* Given request *
Output every line of the records below verbatim, keeping each field name and its value unchanged and in the same order.

* Data items *
----------------

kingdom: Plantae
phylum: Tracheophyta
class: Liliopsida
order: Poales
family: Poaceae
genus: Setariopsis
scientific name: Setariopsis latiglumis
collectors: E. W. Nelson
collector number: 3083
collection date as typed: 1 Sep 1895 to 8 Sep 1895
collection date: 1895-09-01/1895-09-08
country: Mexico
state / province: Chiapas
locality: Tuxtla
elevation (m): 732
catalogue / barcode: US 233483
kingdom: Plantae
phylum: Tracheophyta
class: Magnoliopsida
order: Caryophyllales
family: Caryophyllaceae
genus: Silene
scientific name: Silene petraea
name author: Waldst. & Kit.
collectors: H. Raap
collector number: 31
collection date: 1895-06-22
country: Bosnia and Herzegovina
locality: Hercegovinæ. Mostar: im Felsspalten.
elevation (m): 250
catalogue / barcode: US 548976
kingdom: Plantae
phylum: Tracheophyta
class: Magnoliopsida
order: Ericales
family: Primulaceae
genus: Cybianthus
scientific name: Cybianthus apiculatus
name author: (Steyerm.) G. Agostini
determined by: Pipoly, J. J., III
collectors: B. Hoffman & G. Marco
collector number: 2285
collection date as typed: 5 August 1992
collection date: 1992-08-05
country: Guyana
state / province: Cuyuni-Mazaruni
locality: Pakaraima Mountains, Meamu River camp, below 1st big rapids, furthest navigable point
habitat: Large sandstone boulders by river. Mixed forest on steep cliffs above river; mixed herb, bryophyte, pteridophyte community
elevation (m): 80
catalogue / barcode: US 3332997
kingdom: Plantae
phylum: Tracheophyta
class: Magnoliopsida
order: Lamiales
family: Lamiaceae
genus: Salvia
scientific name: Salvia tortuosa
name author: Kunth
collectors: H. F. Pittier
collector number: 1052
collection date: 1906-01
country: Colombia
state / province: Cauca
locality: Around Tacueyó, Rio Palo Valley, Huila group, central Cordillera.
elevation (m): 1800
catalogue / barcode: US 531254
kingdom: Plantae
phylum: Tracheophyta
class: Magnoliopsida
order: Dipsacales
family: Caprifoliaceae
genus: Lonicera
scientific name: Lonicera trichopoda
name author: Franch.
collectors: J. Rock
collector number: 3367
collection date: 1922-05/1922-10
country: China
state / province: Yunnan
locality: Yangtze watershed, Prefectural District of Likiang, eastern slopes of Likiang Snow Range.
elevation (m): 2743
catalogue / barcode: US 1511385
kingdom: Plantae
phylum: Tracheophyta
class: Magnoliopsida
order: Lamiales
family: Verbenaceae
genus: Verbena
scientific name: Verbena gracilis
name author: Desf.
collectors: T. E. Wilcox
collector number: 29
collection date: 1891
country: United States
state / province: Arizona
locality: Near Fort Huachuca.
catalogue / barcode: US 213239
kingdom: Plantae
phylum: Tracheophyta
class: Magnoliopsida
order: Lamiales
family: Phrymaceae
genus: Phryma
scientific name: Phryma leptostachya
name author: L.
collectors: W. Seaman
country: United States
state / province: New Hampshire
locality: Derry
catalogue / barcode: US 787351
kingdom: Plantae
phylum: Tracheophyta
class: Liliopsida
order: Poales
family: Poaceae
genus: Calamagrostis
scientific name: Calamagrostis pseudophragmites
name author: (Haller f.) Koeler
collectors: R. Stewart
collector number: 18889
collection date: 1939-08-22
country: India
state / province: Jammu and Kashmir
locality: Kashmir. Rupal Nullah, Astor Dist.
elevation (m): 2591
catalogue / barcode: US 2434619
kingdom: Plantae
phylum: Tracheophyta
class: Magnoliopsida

----------------

* Complete output *
kingdom: Plantae
phylum: Tracheophyta
class: Liliopsida
order: Poales
family: Poaceae
genus: Setariopsis
scientific name: Setariopsis latiglumis
collectors: E. W. Nelson
collector number: 3083
collection date as typed: 1 Sep 1895 to 8 Sep 1895
collection date: 1895-09-01/1895-09-08
country: Mexico
state / province: Chiapas
locality: Tuxtla
elevation (m): 732
catalogue / barcode: US 233483
kingdom: Plantae
phylum: Tracheophyta
class: Magnoliopsida
order: Caryophyllales
family: Caryophyllaceae
genus: Silene
scientific name: Silene petraea
name author: Waldst. & Kit.
collectors: H. Raap
collector number: 31
collection date: 1895-06-22
country: Bosnia and Herzegovina
locality: Hercegovinæ. Mostar: im Felsspalten.
elevation (m): 250
catalogue / barcode: US 548976
kingdom: Plantae
phylum: Tracheophyta
class: Magnoliopsida
order: Ericales
family: Primulaceae
genus: Cybianthus
scientific name: Cybianthus apiculatus
name author: (Steyerm.) G. Agostini
determined by: Pipoly, J. J., III
collectors: B. Hoffman & G. Marco
collector number: 2285
collection date as typed: 5 August 1992
collection date: 1992-08-05
country: Guyana
state / province: Cuyuni-Mazaruni
locality: Pakaraima Mountains, Meamu River camp, below 1st big rapids, furthest navigable point
habitat: Large sandstone boulders by river. Mixed forest on steep cliffs above river; mixed herb, bryophyte, pteridophyte community
elevation (m): 80
catalogue / barcode: US 3332997
kingdom: Plantae
phylum: Tracheophyta
class: Magnoliopsida
order: Lamiales
family: Lamiaceae
genus: Salvia
scientific name: Salvia tortuosa
name author: Kunth
collectors: H. F. Pittier
collector number: 1052
collection date: 1906-01
country: Colombia
state / province: Cauca
locality: Around Tacueyó, Rio Palo Valley, Huila group, central Cordillera.
elevation (m): 1800
catalogue / barcode: US 531254
kingdom: Plantae
phylum: Tracheophyta
class: Magnoliopsida
order: Dipsacales
family: Caprifoliaceae
genus: Lonicera
scientific name: Lonicera trichopoda
name author: Franch.
collectors: J. Rock
collector number: 3367
collection date: 1922-05/1922-10
country: China
state / province: Yunnan
locality: Yangtze watershed, Prefectural District of Likiang, eastern slopes of Likiang Snow Range.
elevation (m): 2743
catalogue / barcode: US 1511385
kingdom: Plantae
phylum: Tracheophyta
class: Magnoliopsida
order: Lamiales
family: Verbenaceae
genus: Verbena
scientific name: Verbena gracilis
name author: Desf.
collectors: T. E. Wilcox
collector number: 29
collection date: 1891
country: United States
state / province: Arizona
locality: Near Fort Huachuca.
catalogue / barcode: US 213239
kingdom: Plantae
phylum: Tracheophyta
class: Magnoliopsida
order: Lamiales
family: Phrymaceae
genus: Phryma
scientific name: Phryma leptostachya
name author: L.
collectors: W. Seaman
country: United States
state / province: New Hampshire
locality: Derry
catalogue / barcode: US 787351
kingdom: Plantae
phylum: Tracheophyta
class: Liliopsida
order: Poales
family: Poaceae
genus: Calamagrostis
scientific name: Calamagrostis pseudophragmites
name author: (Haller f.) Koeler
collectors: R. Stewart
collector number: 18889
collection date: 1939-08-22
country: India
state / province: Jammu and Kashmir
locality: Kashmir. Rupal Nullah, Astor Dist.
elevation (m): 2591
catalogue / barcode: US 2434619
kingdom: Plantae
phylum: Tracheophyta
class: Magnoliopsida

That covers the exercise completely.